Buried down in the Pattern docs under Unicode Support, we find the following:

This class is in conformance with Level 1 of Unicode Technical Standard #18: Unicode Regular Expression, plus RL2.1 Canonical Equivalents.

...

Categories may be specified with the optional prefix Is: Both \p{L} and \p{IsL} denote the category of Unicode letters. Same as scripts and blocks, categories can also be specified by using the keyword general_category (or its short form gc) as in general_category=Lu or gc=Lu.

The supported categories are those of The Unicode Standard in the version specified by the Character class. The category names are those defined in the Standard, both normative and informative.

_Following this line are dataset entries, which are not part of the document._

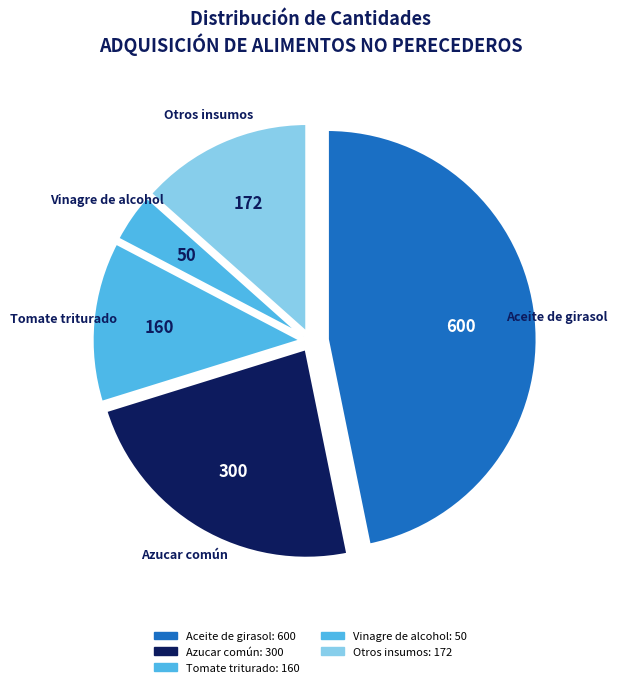

How many segments does this pie chart have?

5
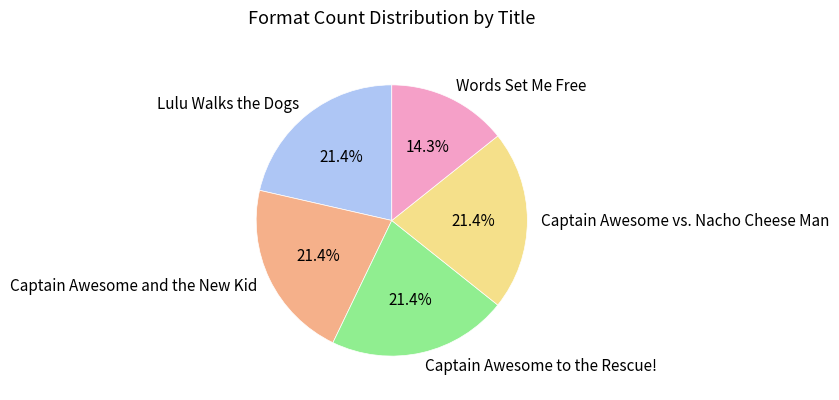

Which category has the smallest portion of the pie?

Words Set Me Free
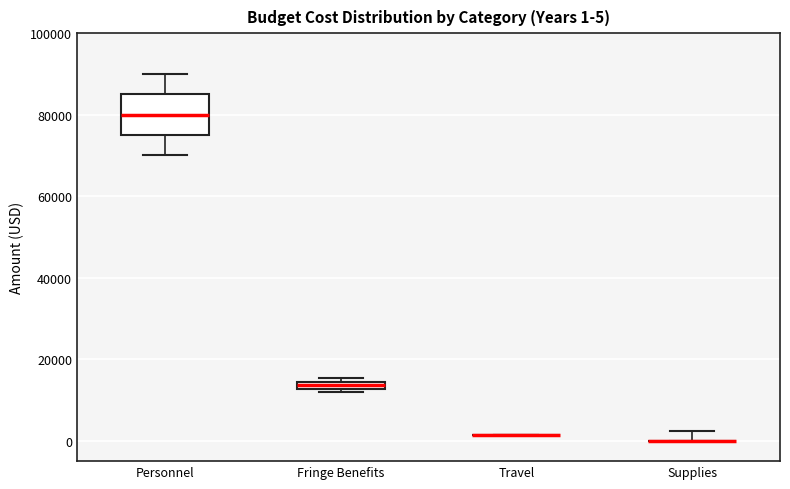

Which box is the tallest, from its lower edge to its upper edge?

Personnel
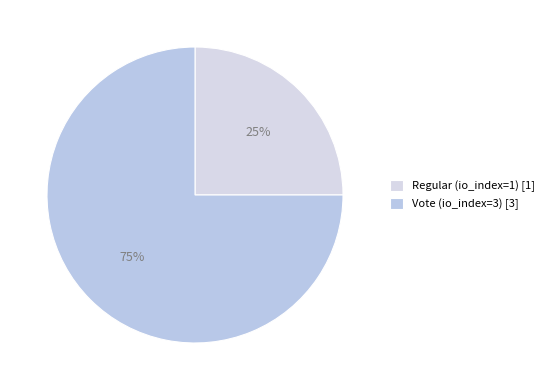

Which category has the smallest portion of the pie?

Regular (io_index=1)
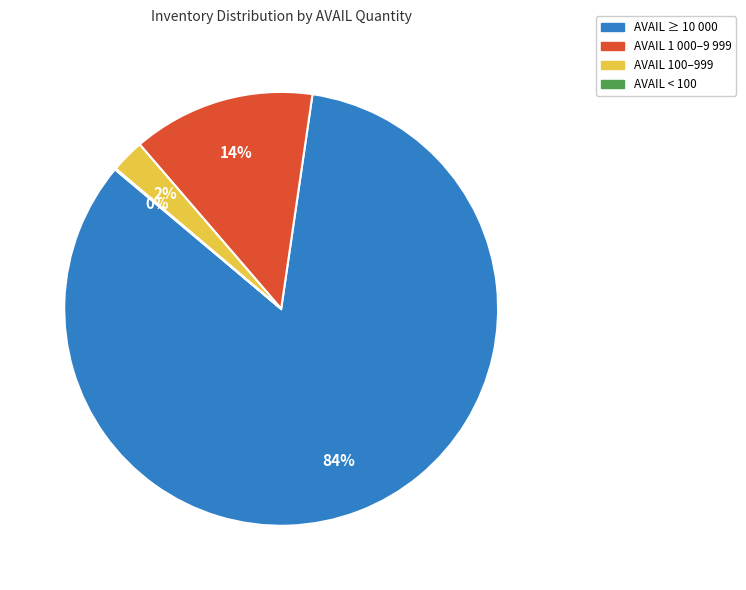

Is there a majority slice in this chart?

Yes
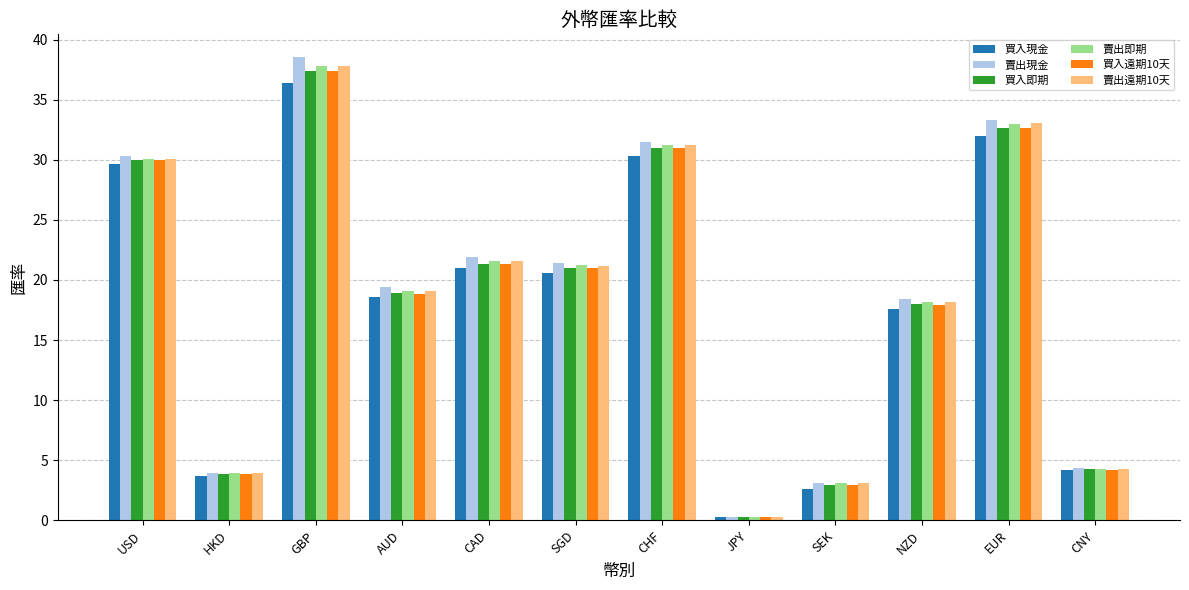

True or false: 賣出即期 has a value of 31.3 at CHF.

True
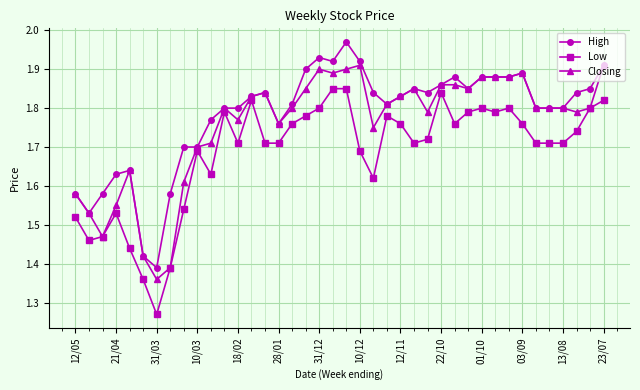

At how many categories does at least one series exceed 1?

40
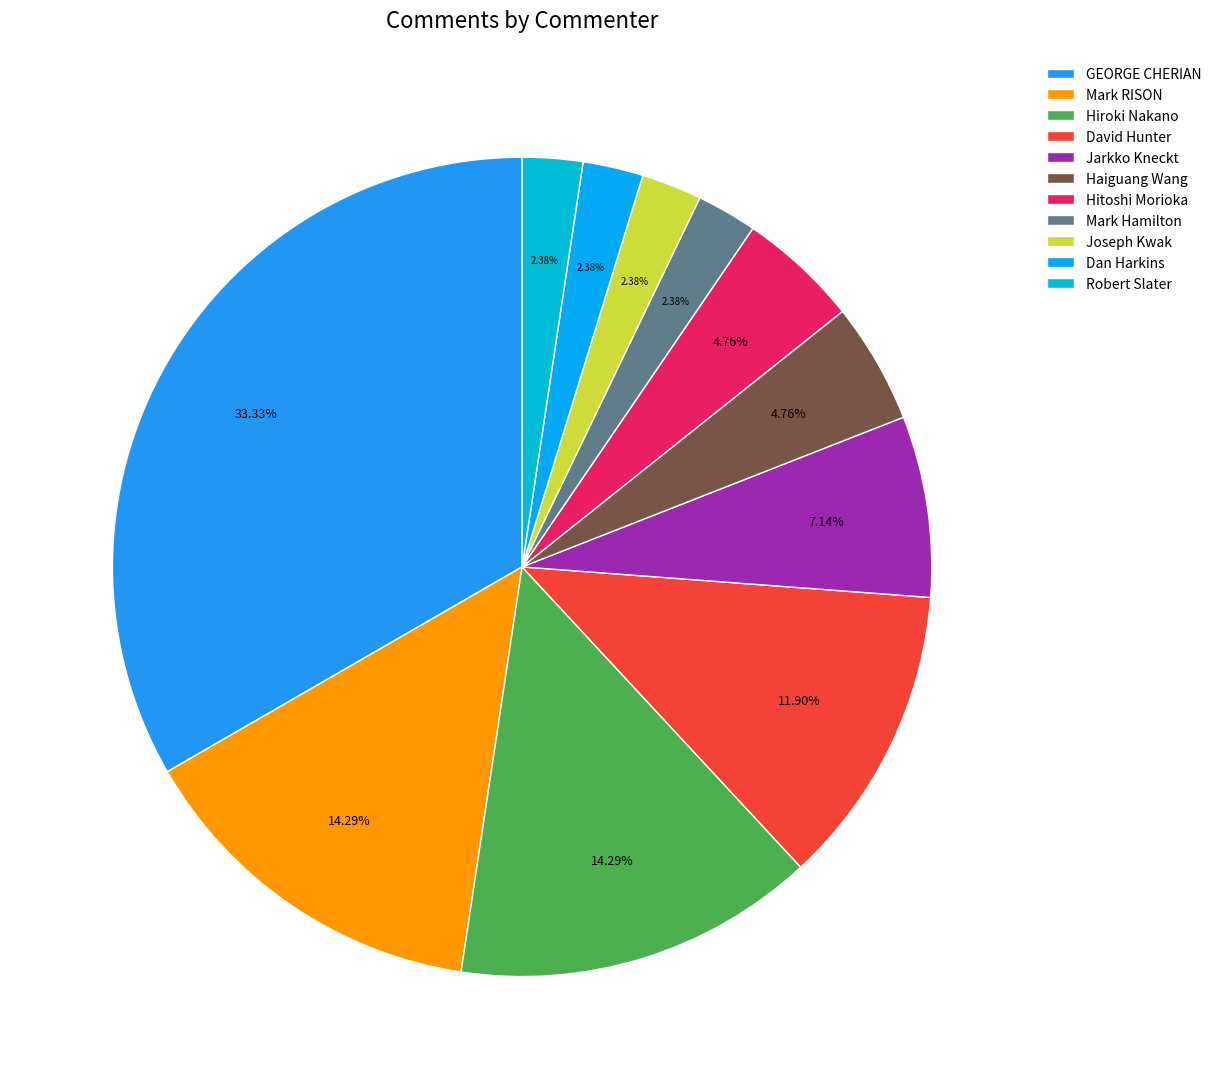

What percentage is the GEORGE CHERIAN slice, to the nearest percent?

33%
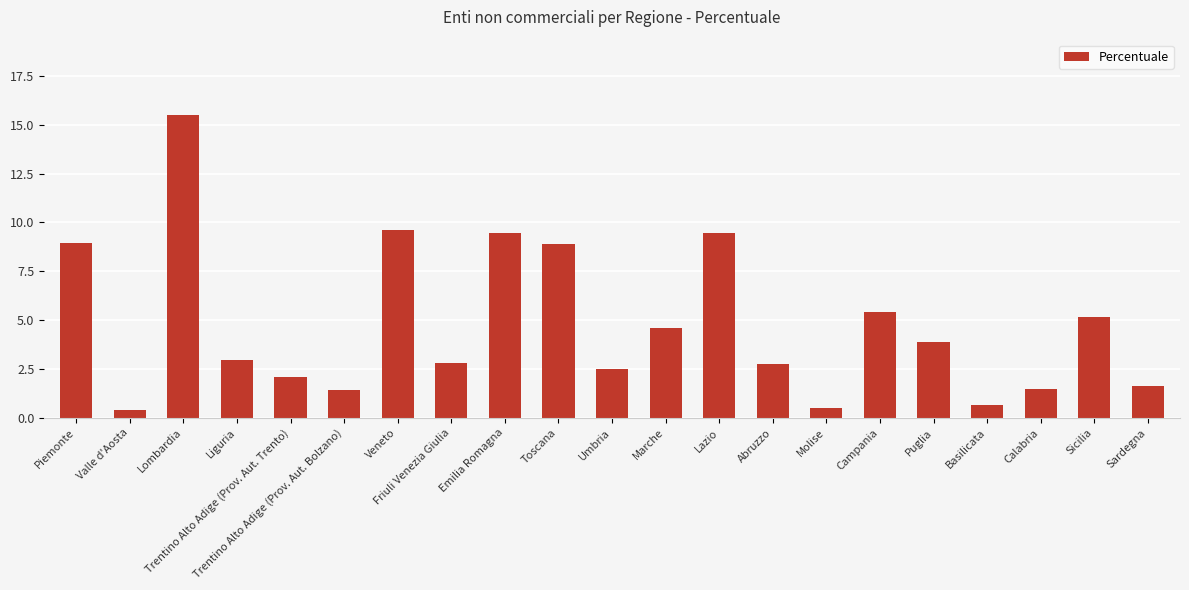

How many values exceed 2?

15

From Unicode Technical Standard #18, we find that C is defined to match any Other General_Category value, and that support for this is part of the requirements for Level 1 conformance. Java implements \p{C} because it claims conformance to Level 1 of UTS #18.


It probably should support \p{Other}, but apparently it doesn't.

Worse, it's violating RL1.7, required for Level 1 conformance, which requires that matching happen by code point instead of code unit:

To meet this requirement, an implementation shall handle the full range of Unicode code points, including values from U+FFFF to U+10FFFF. In particular, where UTF-16 is used, a sequence consisting of a leading surrogate followed by a trailing surrogate shall be handled as a single code point in matching.

There should be no matches for \p{C} in your test string, because your test string should be matched as a single emoji code point with General_Category=So (Other Symbol) instead of as two surrogates.


According to https://regex101.com/, \p{C} matches

Invisible control characters and unused code points

(the \ has to be escaped because java string, so string \\p{C} is regex \p{C})

I'm guessing this is a 'hacked string check' as a \p{C} probably should never appear inside a valid (character filled) string, but the author should have left a comment as what they checked and what they wanted to check are usually 2 different things.